Focus OS / Weekly Review

A focus system learns by reviewing evidence, not by renewing shame.

Run a weekly review that protects next week's best attention before noise claims it.

Field notes

Weekly Focus Review is a design problem, not a personality verdict.

The weekly review is where Focus OS becomes a living system.

Without review, focus tactics become a pile of good intentions. With review, the week gives feedback: what stole attention, what produced depth, what helped recovery, and what deserves first claim on the next seven days.

01

Review the system before judging the person.

02

The question is not whether the week was perfectly focused. The question is what pattern deserves a design response.

03

Leave the review with one protected block and one boundary. Anything more is optional.

Operating rules

Use rules because moods are unreliable.

Review evidence, not identity.

A noisy week is data about conditions, not proof of failure.

Choose one bottleneck.

Fixing every leak at once usually creates a new leak: complexity.

Pre-book the next deep block.

A priority becomes real when it occupies space before the week starts.

Common traps and experiments

Do not argue with the trap. Run an experiment.

Trap

I review and create a huge new system.

Experiment

Limit the output to one block, one boundary, and one recovery move.

Measure

If you can remember it without notes, the system is light enough.

Trap

I avoid review because the week was messy.

Experiment

Use three neutral questions: what pulled me, what helped me return, what gets protected next?

Measure

Measure whether avoidance decreases when review stops sounding like a trial.

Trap

I keep repeating the same focus mistake.

Experiment

Change the environment, not the promise.
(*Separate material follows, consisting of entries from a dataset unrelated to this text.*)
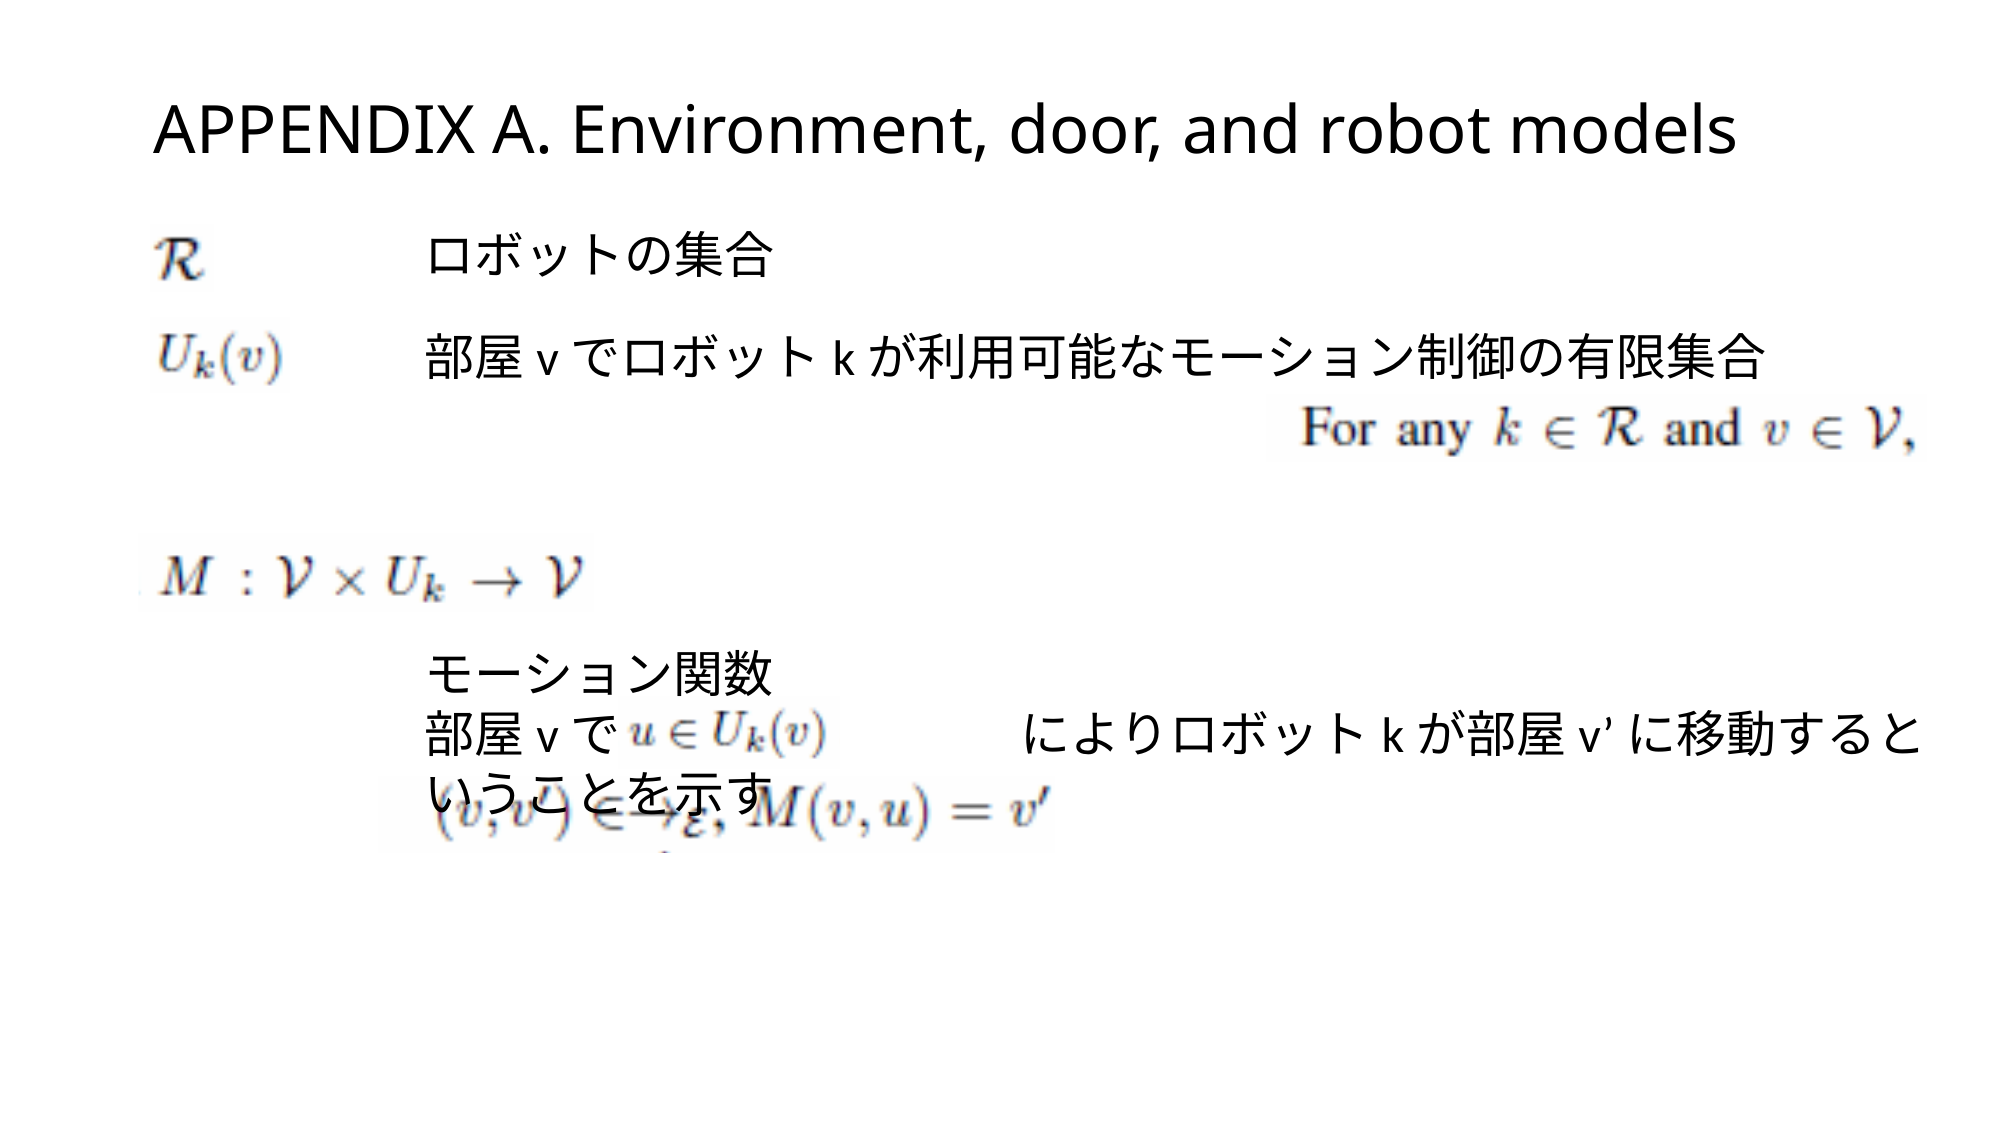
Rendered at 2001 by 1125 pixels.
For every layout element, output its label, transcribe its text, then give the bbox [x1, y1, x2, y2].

picture [1266, 394, 1927, 462]
text_box モーション関数 部屋vで によりロボットkが部屋v’に移動するということを示す [409, 634, 1958, 830]
picture [150, 224, 214, 292]
title APPENDIX A. Environment, door, and robot models [138, 23, 1864, 241]
text_box ロボットの集合 [409, 216, 1831, 291]
picture [138, 533, 594, 612]
picture [618, 696, 840, 769]
picture [377, 776, 1055, 853]
picture [150, 317, 290, 393]
text_box 部屋vでロボットkが利用可能なモーション制御の有限集合 [409, 317, 1831, 393]
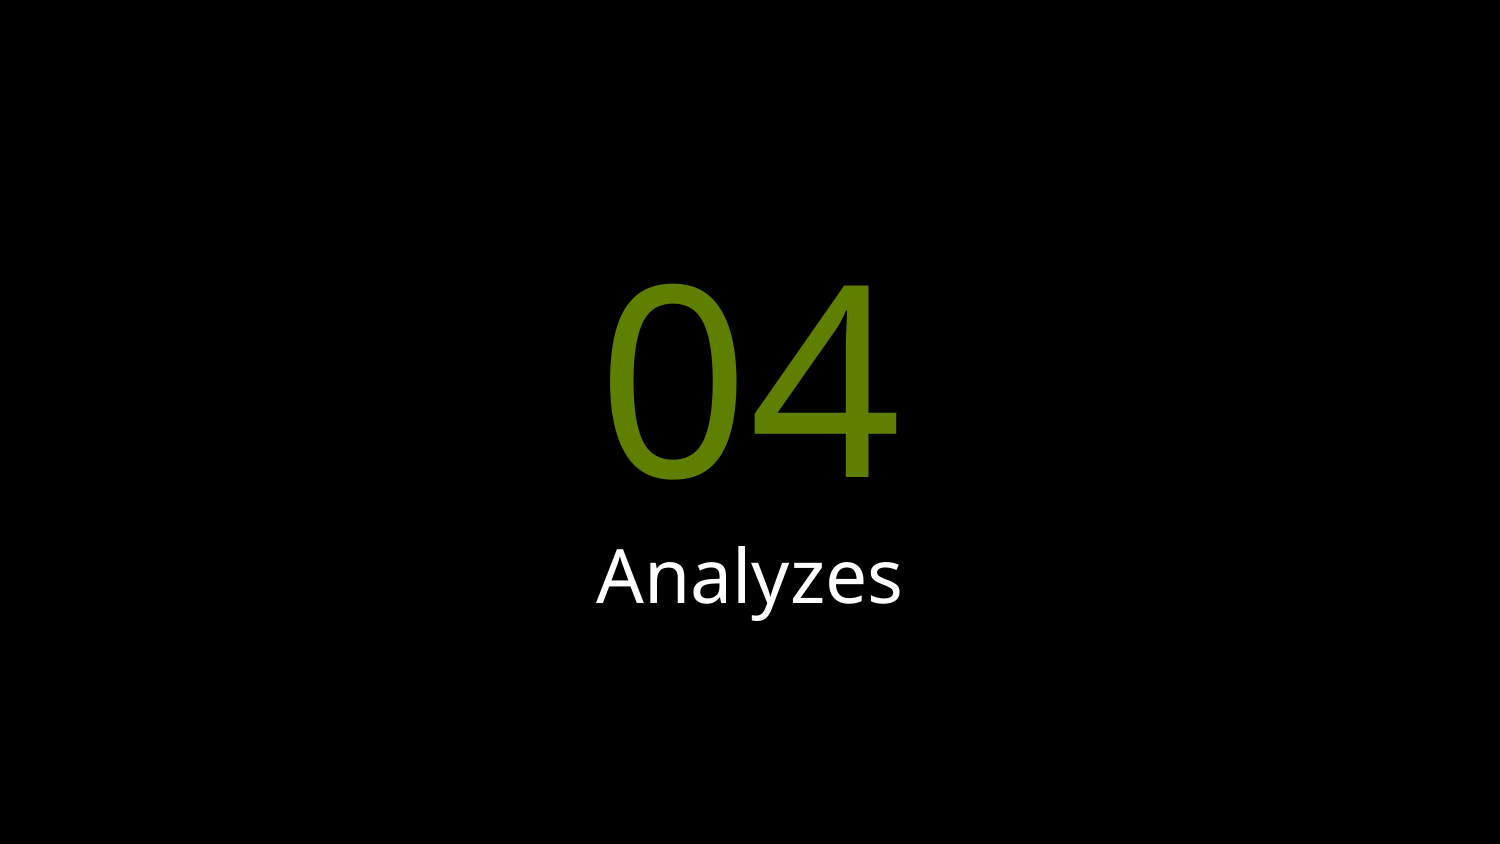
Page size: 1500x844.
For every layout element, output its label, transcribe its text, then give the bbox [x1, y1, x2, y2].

Add friction before the repeated trigger.

Measure

Track whether the trigger becomes less automatic.

7-day protocol

The 20-minute focus review

  1. 01 List the week's three biggest attention leaks.
  2. 02 List the week's three best focus conditions.
  3. 03 Name the bottleneck: distraction, switching, clarity, energy, environment, or recovery.
  4. 04 Choose one 7-day experiment.
  5. 05 Book the first deep work block.
  6. 06 Set one communication or device boundary.
  7. 07 Write the sentence: next week works if my best attention goes to...

Science to respect

Feedback loops

Systems improve when feedback is frequent enough to change behavior while the pattern is still visible.

Self-regulation

Monitoring behavior against a clear standard helps people adjust before drift becomes invisible.

Implementation intentions

The review should end with if-then decisions for predictable obstacles. These are implementation intentions in practice: decisions made before pressure arrives.